Stored records:
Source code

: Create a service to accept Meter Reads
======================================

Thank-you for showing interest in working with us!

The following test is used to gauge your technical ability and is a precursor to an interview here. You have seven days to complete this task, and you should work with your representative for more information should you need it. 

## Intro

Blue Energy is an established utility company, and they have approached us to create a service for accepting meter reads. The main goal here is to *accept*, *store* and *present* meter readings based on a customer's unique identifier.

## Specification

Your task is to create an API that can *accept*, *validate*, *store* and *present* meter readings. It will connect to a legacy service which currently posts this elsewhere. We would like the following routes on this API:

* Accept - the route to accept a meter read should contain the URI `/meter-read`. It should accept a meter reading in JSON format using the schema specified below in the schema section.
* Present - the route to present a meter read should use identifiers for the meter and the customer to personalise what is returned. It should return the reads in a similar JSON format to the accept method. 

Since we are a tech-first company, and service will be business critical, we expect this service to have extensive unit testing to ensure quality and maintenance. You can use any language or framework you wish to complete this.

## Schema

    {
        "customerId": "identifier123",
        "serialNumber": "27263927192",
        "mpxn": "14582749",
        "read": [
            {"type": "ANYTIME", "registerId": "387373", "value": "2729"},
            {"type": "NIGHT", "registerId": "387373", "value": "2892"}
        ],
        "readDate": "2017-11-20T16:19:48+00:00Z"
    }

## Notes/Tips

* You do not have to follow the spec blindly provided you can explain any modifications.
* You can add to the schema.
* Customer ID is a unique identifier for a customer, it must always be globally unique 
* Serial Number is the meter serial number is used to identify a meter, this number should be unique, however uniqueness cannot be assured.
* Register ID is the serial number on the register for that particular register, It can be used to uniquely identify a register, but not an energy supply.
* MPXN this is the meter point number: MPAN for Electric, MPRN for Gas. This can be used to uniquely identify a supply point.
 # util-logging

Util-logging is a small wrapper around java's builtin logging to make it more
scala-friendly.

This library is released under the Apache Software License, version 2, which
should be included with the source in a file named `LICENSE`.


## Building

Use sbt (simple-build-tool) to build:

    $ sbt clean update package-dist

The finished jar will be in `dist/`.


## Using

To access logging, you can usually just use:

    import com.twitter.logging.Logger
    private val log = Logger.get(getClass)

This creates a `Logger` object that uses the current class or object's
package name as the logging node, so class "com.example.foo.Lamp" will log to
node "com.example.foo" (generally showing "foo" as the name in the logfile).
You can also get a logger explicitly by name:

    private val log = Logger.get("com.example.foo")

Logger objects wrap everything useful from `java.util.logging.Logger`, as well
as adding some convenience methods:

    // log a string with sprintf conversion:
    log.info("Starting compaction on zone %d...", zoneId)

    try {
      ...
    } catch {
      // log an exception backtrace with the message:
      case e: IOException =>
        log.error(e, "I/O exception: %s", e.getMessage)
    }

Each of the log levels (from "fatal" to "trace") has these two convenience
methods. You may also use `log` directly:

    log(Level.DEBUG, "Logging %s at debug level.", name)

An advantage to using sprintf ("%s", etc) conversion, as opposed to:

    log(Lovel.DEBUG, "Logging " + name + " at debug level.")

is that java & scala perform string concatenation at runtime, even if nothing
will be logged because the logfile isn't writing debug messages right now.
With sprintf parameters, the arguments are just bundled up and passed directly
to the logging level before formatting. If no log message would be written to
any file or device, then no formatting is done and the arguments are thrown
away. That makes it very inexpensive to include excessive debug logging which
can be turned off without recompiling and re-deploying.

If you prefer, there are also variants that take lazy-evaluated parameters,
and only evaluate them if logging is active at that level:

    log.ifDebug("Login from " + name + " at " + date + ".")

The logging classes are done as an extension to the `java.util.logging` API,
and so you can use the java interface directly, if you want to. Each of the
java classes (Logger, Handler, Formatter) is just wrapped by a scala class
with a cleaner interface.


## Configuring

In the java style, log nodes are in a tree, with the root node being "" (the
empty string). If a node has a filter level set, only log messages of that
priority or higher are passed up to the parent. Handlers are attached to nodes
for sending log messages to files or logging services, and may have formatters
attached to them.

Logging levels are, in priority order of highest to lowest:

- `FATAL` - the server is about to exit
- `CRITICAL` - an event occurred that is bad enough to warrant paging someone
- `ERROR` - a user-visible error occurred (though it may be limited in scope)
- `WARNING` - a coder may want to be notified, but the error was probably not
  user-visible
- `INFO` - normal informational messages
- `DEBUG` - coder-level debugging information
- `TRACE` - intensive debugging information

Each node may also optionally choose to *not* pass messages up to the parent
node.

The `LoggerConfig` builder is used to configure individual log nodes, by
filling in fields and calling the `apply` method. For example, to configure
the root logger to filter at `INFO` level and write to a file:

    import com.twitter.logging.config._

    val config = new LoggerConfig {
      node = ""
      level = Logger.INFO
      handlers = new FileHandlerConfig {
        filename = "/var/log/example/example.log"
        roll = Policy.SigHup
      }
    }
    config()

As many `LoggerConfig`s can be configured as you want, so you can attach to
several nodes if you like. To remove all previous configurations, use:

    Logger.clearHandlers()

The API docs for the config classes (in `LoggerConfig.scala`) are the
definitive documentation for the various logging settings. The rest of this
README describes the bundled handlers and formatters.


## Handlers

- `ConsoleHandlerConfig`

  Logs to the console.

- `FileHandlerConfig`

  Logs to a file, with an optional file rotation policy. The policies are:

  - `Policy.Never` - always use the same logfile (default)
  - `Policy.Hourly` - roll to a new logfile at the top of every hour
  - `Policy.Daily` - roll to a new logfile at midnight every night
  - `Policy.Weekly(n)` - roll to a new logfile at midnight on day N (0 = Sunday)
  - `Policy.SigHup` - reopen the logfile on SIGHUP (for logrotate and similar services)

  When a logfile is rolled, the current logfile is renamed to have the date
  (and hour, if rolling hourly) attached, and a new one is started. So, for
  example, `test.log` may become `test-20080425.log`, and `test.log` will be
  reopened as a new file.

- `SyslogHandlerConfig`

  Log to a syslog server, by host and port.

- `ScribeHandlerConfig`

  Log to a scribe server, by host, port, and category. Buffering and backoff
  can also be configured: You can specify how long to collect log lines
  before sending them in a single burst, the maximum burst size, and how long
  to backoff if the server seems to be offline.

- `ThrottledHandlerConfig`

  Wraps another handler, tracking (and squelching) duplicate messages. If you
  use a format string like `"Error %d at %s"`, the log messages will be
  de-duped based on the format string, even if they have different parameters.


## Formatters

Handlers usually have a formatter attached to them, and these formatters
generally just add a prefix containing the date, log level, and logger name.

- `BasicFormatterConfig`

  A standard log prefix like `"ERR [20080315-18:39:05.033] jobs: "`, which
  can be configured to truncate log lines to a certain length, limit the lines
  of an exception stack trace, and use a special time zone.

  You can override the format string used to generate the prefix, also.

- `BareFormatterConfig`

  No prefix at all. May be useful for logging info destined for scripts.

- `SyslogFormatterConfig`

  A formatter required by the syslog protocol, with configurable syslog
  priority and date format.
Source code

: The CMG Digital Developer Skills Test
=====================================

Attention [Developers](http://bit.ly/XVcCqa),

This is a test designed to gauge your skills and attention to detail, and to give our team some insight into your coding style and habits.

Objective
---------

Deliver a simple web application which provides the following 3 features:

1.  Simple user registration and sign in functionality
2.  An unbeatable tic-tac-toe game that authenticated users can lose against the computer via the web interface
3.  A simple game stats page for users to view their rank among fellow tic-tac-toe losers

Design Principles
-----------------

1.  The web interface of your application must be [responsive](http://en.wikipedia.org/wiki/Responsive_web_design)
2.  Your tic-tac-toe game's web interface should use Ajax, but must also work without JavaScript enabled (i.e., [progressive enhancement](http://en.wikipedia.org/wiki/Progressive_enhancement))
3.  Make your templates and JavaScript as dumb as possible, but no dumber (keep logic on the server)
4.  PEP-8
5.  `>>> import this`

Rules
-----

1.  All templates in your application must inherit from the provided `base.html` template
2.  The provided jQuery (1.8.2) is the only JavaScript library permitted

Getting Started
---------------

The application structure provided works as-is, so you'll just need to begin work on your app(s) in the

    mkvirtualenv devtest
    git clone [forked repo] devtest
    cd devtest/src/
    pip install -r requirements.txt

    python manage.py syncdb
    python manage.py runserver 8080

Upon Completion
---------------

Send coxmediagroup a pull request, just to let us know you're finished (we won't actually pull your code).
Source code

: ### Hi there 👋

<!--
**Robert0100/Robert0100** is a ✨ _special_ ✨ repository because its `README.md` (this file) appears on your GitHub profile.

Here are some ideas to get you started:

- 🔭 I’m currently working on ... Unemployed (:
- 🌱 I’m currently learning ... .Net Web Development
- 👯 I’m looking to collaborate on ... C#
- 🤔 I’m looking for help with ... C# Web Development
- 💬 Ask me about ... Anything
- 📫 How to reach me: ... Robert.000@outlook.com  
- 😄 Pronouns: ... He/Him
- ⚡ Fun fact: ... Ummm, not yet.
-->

WHAT IS EXPECTED:
Look above for the line holding "The API docs" and the line holding "## Formatters", then output exactly those two lines and every line between them, nothing more.

OUTPUT BELOW:
The API docs for the config classes (in `LoggerConfig.scala`) are the
definitive documentation for the various logging settings. The rest of this
README describes the bundled handlers and formatters.


## Handlers

- `ConsoleHandlerConfig`

  Logs to the console.

- `FileHandlerConfig`

  Logs to a file, with an optional file rotation policy. The policies are:

  - `Policy.Never` - always use the same logfile (default)
  - `Policy.Hourly` - roll to a new logfile at the top of every hour
  - `Policy.Daily` - roll to a new logfile at midnight every night
  - `Policy.Weekly(n)` - roll to a new logfile at midnight on day N (0 = Sunday)
  - `Policy.SigHup` - reopen the logfile on SIGHUP (for logrotate and similar services)

  When a logfile is rolled, the current logfile is renamed to have the date
  (and hour, if rolling hourly) attached, and a new one is started. So, for
  example, `test.log` may become `test-20080425.log`, and `test.log` will be
  reopened as a new file.

- `SyslogHandlerConfig`

  Log to a syslog server, by host and port.

- `ScribeHandlerConfig`

  Log to a scribe server, by host, port, and category. Buffering and backoff
  can also be configured: You can specify how long to collect log lines
  before sending them in a single burst, the maximum burst size, and how long
  to backoff if the server seems to be offline.

- `ThrottledHandlerConfig`

  Wraps another handler, tracking (and squelching) duplicate messages. If you
  use a format string like `"Error %d at %s"`, the log messages will be
  de-duped based on the format string, even if they have different parameters.


## Formatters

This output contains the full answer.